I have no problem with science fiction that asks big questions and only implies its possible answers. Annihilation, on the other hand, ponders some weighty issues, and reaches the profound conclusion of Just because, dude. The audience is expected to admire its obtuseness, to find thematic depth in its ambiguity. I’m reminded of Robert Frost being asked about symbolism in his poetry. He responded, “Sometimes a tree is just a tree.” In this instance, sometimes a confusing mess of a film is just a confusing mess of a film.
The performances compound the faults in the story. Nearly every character is a dour, serious scientist or soldier, speaking in a mind-numbing monotone. For people who just entered an (alien?) dimension, they sure aren’t very animated. There’s no sense of wonder. The only shred of emotion on screen are screams of fear when things go awry. The five women are nothing but labels: biologist, soldier, psychiatrist, physicist, and (I don’t remember). Their lives and motives are cursorily touched upon, but most of them are there as cannon fodder. They might as well be wearing red shirts because their contributions to the story are negligible.
Having never read the novel on which the film is based, I can’t state for certain if the fault in the story lies with the source material or with Alex Garland’s adaptation. My fearless leader, Adam Kautzer, tells me that the novel is a dazzling display of shifting POV’s and unreliable narration with the truth just beyond the grasp of the reader. I can say with confidence that none of these narrative devices are present in the film. The majority of the movie is told in flashbacks with Natalie Portman’s character as the sole POV, and her blandness gives the audience no emotional investment in the outcome of her tale.

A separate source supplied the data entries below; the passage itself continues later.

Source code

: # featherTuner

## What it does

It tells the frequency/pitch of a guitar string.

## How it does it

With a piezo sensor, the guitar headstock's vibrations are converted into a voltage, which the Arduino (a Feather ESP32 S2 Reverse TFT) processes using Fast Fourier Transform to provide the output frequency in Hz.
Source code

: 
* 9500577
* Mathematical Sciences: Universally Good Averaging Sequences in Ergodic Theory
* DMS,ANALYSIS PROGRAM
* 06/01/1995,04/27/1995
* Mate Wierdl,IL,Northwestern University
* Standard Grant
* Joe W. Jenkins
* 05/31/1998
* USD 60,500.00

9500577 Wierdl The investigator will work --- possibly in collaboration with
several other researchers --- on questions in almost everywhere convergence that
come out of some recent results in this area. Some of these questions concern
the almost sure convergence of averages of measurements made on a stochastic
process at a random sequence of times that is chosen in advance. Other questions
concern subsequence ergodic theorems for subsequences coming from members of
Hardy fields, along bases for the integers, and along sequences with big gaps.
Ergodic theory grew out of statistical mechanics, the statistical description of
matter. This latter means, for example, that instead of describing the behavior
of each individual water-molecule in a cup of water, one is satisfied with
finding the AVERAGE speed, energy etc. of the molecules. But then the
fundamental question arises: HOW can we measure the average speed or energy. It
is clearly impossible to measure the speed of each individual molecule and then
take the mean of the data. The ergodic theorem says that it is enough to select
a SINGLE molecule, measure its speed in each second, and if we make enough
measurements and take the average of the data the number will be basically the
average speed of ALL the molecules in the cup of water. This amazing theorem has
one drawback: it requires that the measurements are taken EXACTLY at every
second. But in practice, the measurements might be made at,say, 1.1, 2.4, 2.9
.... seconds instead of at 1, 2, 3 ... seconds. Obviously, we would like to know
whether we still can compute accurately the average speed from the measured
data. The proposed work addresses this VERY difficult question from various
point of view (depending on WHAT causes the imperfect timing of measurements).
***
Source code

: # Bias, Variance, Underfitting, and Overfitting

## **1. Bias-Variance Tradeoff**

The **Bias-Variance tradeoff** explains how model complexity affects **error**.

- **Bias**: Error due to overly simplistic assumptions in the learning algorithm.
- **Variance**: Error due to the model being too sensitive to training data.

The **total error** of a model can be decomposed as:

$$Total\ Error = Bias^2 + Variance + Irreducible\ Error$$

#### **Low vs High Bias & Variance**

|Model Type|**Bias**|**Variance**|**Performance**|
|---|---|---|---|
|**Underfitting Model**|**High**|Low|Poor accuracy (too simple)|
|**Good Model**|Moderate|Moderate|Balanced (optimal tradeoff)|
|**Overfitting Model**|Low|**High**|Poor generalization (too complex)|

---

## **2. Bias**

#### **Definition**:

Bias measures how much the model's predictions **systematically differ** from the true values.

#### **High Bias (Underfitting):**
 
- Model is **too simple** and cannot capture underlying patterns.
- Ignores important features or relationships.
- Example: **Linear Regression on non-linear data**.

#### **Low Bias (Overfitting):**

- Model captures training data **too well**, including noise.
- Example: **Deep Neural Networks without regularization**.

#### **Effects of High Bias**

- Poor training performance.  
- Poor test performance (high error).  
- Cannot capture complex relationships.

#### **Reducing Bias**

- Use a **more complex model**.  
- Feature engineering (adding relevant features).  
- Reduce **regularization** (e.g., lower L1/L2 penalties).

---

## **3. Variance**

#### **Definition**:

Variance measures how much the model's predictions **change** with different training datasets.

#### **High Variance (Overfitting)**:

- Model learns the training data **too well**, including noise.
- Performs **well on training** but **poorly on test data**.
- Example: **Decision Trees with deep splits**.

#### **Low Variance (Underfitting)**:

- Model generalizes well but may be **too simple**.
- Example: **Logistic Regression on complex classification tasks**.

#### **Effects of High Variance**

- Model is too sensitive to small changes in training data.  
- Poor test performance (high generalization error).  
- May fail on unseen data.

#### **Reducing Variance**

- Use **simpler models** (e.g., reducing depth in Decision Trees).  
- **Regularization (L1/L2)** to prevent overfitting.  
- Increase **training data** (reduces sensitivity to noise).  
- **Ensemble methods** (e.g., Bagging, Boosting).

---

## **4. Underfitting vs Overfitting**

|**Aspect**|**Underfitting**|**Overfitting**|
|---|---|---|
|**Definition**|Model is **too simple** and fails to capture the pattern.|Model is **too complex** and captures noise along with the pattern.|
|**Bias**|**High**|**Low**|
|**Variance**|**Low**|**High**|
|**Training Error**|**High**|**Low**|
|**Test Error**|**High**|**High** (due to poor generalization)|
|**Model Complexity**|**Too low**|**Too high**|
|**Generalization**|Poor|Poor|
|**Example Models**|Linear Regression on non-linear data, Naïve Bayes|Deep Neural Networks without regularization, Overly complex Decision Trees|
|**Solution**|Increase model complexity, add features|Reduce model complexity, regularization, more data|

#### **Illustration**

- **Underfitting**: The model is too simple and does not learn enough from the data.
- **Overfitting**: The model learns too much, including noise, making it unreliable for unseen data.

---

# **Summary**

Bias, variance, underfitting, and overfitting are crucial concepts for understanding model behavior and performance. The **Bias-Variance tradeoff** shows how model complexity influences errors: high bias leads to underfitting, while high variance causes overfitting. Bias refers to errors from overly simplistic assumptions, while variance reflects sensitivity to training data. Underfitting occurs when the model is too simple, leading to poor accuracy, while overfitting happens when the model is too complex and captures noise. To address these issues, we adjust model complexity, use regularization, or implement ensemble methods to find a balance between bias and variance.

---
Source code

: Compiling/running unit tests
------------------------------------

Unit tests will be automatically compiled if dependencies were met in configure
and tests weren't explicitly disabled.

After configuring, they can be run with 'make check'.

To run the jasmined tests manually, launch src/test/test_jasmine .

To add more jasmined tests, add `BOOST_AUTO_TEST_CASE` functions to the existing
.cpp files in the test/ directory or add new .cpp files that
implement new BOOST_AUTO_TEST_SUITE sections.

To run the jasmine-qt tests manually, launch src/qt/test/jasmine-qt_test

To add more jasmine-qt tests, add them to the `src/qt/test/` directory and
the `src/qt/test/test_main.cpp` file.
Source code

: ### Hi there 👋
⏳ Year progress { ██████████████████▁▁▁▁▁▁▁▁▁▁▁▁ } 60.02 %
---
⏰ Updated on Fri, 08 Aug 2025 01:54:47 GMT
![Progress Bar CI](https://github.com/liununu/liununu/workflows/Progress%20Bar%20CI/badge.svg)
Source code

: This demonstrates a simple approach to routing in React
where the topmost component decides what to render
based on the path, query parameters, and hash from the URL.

In 2017, I attended Fantastic Fest in Austin, Texas. Each year, the festival offers a “secret screening”, an advance showing of an upcoming release. Speculation runs rampant during the first few days of the fest. Alex Garland’s previous film, Ex Machina, played at a previous Fantastic Fest, so the fan rumor mill was convinced that Annihilation would be the 2017 Secret Screening. It wasn’t. We were treated to Armando Ianucci’s political satire, The Death of Stalin. Until I actually saw Annihilation, I didn’t realize just how fortunate we were.